Posted By: emccallum
Date Posted: March-26-2017 at 10:34pm
I had the Protec EFI on my 95. There was a reason they only used it for one year! Some of the replacement parts are NLA. I had trouble with my EFI not starting and scrapped the system and went with the carb and electronic ignition. Pretty pricey to swap over, but it has been bullet proof for many years. I think I sold my whole EFI set up to another CCFAN for a few bucks. He was trying to keep his running. I vote for leaving the carb and the hull EFI decal!.

Also, if your low oil light on the dash is not working it is b/c the retro kit did not allow for it. There is a way to make it work, and I can check mine to tell you how to wire it. It lights up when the key is turned to on. Goes off after starting.

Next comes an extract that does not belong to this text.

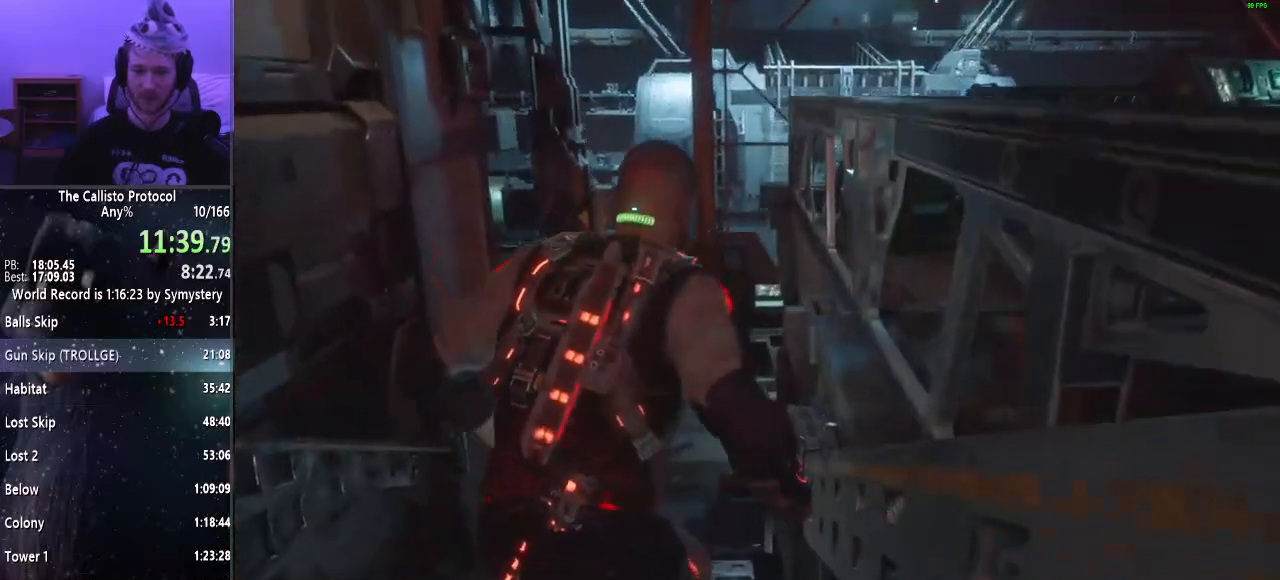
{"keys": ["shift", "w"], "mouse": [], "events": []}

http://www.skidim.com/CARB-RETRO-KIT-TBI-PRO-TEC/productinfo/RF052019-03/" rel="nofollow - carb retrofit

http://www.skidim.com/PROTEC-RETRO-KIT-PCM-FORD/productinfo/RK107025A/" rel="nofollow - ignition



Posted By: 91nautique
Date Posted: March-27-2017 at 10:40am
The glass materials number is about right, when I say 20 hours,it was about that number but over a two week period. I had access to all the right tools/equipment/advice and materials,and have done a lot of glass work on other boats.

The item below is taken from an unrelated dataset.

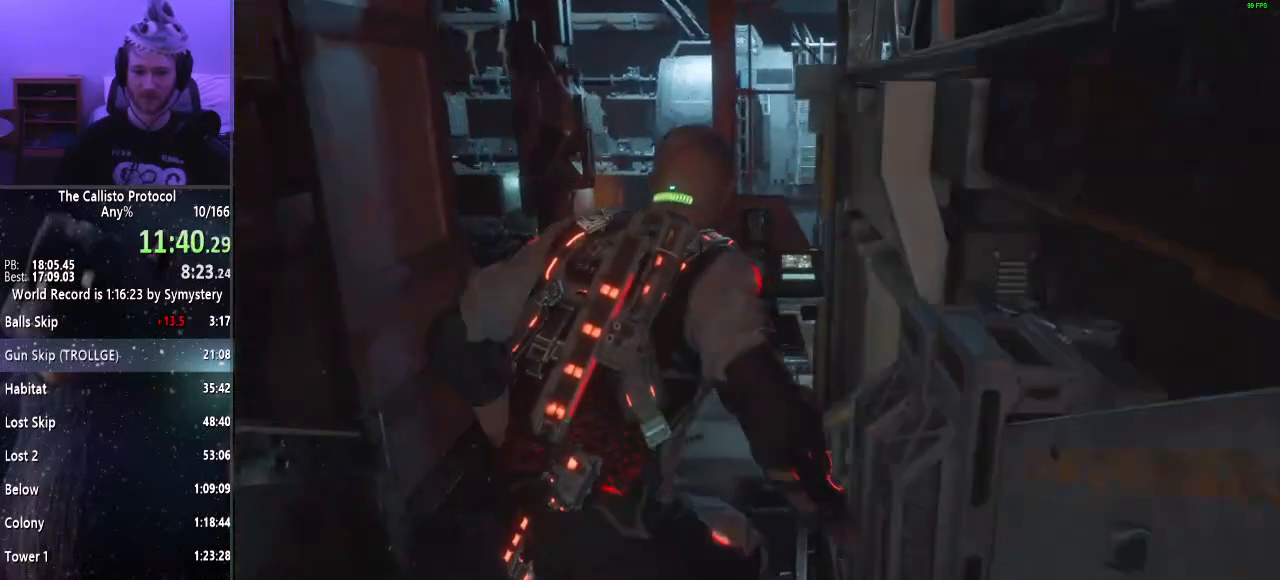
{"keys": ["shift", "w"], "mouse": [], "events": []}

Unfortunately I did not document the repair very well,the damage was virtually identical to Mike's boat.

The repair started with grinding out the rudder port area but I ended up grinding all the way to the shaft log chasing down the fractures and cracks and up the sides of the stringers and up the transom past the exhaust outlet.

I did not turn the boat over.

It started with a new rudder port,shaft,strut and coupler, the area the strut bolted to was severely compromised but had not shifted,so I left that area as it was (temporarily) and used it to align the rudder port area using the new shaft and temp bolting the strut to the damaged area.

I cut out the rudder port area and feathered it back to the stringers,this is the only pic I have prior to actually cutting out the area around the rudder port,if you look closely at the area where the strut mounts you can see the fractures and delamitation in that area but it had not shifted,so I left it temporarily to set up the rudder port area.
I then cut out the area around the rudder port and feathered it back,mounting the new rudder port onto steel plates that where tek screwed into the hull from underneath

Originally the rudder port was not flush with the hull (underneath)I opted to flush mount it by recessing into the hull,this is what it looked like from underneath with the formwork fixed to the hull.
Leaving the rudder port in place I thin layered matt directly to the rudder port,you can see the actual area I ended up cutting by the sunlight showing through the thin area, I then drilled the holes for the four mounting bolts and refilled them with resin/talc mixture to mark there location (not shown)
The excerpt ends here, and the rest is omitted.